Economies of pleasure

Our lives are economies of pleasure, made of habitual ways of trying to feel good. If we want to change ourselves we have, as it were, to reform our habitual structures of pleasure and build new structures. We must change the ways that we get pleasure, and perhaps deny ourselves pleasure in the habitual forms in which we get it, in order to get pleasure in new ways. Sometimes we must also go through some short-term pains in order to expand into new economies of pleasure.

For example, John suffers from social anxiety. This can best be thought of as an economic structure of pleasures and pains. The pains are the fear of others’ judgements, the curtailment of his social activity, loneliness, frustration, few friendships or sexual relationships, and a thwarted career. However, the economic structure also has its compensations and benefits: the feeling of self-pity, which is a certain kind of pleasure; comfort-eating and binge-drinking, also a type of pleasure; pornography; perhaps compulsive computer gaming; and also perhaps a hatred of the world, which is a pain, but also a type of pleasure.

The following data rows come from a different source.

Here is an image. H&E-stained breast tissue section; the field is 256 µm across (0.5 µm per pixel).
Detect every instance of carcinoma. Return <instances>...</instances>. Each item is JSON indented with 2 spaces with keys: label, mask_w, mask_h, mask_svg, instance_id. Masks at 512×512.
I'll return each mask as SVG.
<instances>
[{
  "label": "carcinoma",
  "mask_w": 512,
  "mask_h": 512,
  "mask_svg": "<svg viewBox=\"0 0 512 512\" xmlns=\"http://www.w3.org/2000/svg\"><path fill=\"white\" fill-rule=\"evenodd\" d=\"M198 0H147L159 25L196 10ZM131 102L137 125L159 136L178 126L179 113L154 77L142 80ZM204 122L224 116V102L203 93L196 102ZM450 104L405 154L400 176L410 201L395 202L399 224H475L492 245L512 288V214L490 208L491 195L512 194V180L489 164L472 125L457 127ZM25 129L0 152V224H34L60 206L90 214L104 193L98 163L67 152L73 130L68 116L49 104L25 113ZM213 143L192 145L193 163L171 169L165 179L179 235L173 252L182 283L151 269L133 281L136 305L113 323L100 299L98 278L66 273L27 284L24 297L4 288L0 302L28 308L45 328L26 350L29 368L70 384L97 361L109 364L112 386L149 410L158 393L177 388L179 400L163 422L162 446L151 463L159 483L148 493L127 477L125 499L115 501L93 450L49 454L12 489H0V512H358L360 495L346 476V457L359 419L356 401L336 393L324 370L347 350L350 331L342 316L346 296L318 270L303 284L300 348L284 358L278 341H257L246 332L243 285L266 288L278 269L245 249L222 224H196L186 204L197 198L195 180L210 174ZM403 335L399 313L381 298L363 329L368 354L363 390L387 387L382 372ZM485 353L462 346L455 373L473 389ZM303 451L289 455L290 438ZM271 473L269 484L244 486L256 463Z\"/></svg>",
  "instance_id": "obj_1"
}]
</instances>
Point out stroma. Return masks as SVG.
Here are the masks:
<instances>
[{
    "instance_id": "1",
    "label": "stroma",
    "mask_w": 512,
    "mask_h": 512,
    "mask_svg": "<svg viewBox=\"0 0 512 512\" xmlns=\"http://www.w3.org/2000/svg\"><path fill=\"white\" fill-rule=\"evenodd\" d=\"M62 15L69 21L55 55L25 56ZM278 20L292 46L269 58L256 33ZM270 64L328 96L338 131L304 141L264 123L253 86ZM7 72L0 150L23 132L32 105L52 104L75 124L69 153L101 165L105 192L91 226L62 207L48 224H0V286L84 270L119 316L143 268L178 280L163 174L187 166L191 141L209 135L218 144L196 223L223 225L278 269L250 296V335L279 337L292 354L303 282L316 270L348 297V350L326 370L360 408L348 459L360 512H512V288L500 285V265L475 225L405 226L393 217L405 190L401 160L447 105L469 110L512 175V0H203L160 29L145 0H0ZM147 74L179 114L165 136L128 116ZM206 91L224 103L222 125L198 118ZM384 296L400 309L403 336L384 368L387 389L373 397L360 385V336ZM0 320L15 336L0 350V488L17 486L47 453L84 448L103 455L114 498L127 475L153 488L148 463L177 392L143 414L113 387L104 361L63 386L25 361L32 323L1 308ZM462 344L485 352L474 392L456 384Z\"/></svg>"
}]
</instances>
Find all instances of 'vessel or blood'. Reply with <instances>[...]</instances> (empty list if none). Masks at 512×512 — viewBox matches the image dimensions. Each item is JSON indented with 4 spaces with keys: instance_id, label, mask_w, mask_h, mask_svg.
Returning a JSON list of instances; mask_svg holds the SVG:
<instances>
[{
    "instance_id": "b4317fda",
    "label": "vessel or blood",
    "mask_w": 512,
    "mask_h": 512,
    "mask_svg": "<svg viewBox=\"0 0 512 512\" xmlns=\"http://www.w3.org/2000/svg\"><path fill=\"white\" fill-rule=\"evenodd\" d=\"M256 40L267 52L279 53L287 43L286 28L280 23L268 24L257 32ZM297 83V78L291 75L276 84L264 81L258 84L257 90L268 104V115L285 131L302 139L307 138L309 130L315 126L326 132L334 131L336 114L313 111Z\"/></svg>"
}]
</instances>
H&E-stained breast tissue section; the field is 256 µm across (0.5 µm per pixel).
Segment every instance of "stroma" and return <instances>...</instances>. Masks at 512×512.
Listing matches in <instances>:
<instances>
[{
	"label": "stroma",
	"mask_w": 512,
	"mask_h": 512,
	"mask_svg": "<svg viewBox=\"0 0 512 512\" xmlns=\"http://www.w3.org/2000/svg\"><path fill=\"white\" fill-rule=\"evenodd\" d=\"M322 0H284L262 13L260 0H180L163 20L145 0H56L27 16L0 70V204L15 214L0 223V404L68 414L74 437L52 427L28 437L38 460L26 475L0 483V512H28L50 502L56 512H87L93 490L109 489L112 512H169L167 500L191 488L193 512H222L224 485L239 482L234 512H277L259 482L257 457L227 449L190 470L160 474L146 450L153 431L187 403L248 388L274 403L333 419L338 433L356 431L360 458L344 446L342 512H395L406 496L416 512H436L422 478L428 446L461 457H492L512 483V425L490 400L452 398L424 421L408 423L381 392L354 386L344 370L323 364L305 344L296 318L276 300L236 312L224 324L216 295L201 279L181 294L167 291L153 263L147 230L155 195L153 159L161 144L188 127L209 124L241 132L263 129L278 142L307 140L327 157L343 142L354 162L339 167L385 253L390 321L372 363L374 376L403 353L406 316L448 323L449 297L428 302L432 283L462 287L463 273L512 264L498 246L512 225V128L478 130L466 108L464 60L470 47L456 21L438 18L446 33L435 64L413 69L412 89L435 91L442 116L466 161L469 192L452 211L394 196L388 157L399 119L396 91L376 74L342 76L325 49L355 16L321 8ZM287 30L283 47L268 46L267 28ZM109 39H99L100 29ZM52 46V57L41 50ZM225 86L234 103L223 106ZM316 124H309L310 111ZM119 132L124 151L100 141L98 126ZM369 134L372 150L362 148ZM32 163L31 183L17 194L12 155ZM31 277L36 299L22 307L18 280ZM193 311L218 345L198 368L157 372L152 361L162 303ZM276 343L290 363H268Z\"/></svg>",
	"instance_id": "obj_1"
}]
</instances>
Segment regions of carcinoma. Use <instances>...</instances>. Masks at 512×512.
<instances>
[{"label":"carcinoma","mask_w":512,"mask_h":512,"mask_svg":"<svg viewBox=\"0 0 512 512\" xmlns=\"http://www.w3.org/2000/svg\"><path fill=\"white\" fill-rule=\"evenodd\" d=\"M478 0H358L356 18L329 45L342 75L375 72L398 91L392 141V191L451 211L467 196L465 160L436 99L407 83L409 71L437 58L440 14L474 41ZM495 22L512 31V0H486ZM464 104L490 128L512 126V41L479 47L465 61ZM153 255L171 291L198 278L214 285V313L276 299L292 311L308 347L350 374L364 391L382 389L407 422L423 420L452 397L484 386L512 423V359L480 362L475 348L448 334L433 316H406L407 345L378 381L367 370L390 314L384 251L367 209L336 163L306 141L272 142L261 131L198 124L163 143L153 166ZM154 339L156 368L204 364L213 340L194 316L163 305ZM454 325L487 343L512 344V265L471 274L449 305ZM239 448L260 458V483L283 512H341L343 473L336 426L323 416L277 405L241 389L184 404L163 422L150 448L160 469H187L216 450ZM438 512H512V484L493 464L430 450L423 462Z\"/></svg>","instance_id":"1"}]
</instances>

This economic structure can be more or less stable. A personality could stay within this structure their entire life, experiencing a great deal of suffering, but also those few rather meagre benefits and pleasures.

To change the personality means reforming this pleasure-economy. That means, first of all, giving up the pleasure or compensation of self-pity, and trying to take responsibility for one’s thoughts, beliefs, habits and, in a word, life. It means giving up the pleasure of hating the world, and railing against it for its cruelty and injustice. It means, to some extent, trying to control the pleasures of comfort-eating and binge-drinking, and not relying so much on the solitary pleasures of pornography and gaming. It also means facing the short-term pains of structural reforms: getting off the sofa and trying to engage with the world more, attempting to join social activities, with all the potential put-downs, humiliations and rejections which that entails.

These rejections and set-backs cause one pain, which make one want to revert to the old pleasure-economy, by retreating from the world in self-pity, railing against its cruelty, and going off on a compensatory binge of comfort food, booze, pornography and gaming. However, if one carries on with the attempt to change, then eventually the pain of the put-downs lessen, one begins to get more positive social feedback, and one’s personality shifts into a new equilibrium, a new structure of pleasures and pains.